IN ACHT EINFACHEN SCHRITTEN ZUM KREBS


»Mit großer Macht geht
große Verantwortung einher.«

Voltaire

Bob Marleys Reggae inspirierte Millionen. Doch seine Karriere fand ein tragisches, vorzeitiges Ende, als er mit sechsunddreißig an den Folgen einer Hautkrebserkrankung starb. Der Krebs hatte vier Jahre zuvor begonnen, scheinbar harmlos – als kleiner Fleck unter einem Zehennagel, den Marley einer Fußballverletzung zuschrieb. Als seine Ärzte auf einer Amputation des Zehs bestanden, stellte Marley sich quer: Seine Rastafari-Auslegung eines Verses aus dem 3. Buch Mose (»Ihr dürft euch nicht … Einschnitte an eurem Leibe machen«) verbiete einen solchen Eingriff. Der Tumor breitete sich ungebremst in seinem Körper aus, angetrieben von der zwingenden Logik der natürlichen Auslese. Marley hätte den Tumor vielleicht rechtzeitig entfernen lassen, wenn er verstanden hätte, wie Evolution in unserem Körper Krebszellen entstehen lässt. Womöglich hätte er sogar seinen Einzug in die Rock and Roll Hall of Fame im Jahr 1994 noch persönlich erlebt.

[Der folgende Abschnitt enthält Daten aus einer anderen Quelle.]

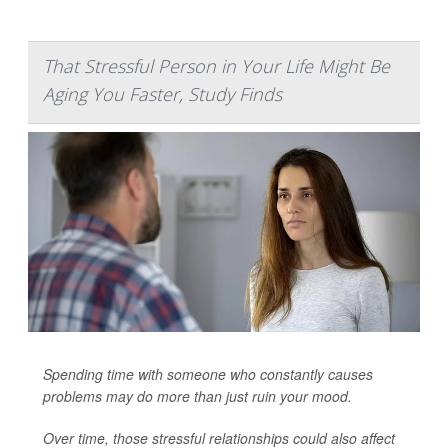
That Stressful Person in Your Life Might Be
Aging You Faster, Study Finds
Spending time with someone who constantly causes
problems may do more than just ruin your mood.
Over time, those stressful relationships could also affect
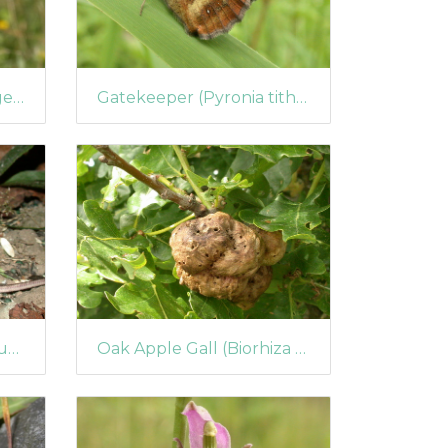
Speckled Wood (Pararge aegeria) (67)
Gatekeeper (Pyronia tithonus) (63)
Wood Mouse (Apodemus sylvaticus) (57)
Oak Apple Gall (Biorhiza pallida)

Krebs ist die vielleicht schrecklichste aller Volkskrankheiten; ganz sicher ist es die am schwersten zu vermeidende und zu behandelnde. Während moderne Medikamente viele andere Krankheiten überwinden können, tut sich die Pharmaindustrie im Umgang mit Krebs enorm schwer. Warum ist der Verursacher von Krebs so schwer zu packen?

Krebs ist kein Angriff auf den Körper von außen. Krebs ist auch kein schrecklicher Unfall im Körper des Betroffenen. Krebs ist eine Machtdemonstration der Evolution. Die Krebsentstehung folgt einer unausweichlichen Logik – sie beruht auf denselben Prinzipien, die die Evolution von Tieren und Pflanzen vorantreiben. Als Auftakt zur Geschichte der Gengesellschaft machen wir Bekanntschaft mit Zellen, mit Genen und mit der Evolution, immer aus dem Blickwinkel der Krebsentstehung.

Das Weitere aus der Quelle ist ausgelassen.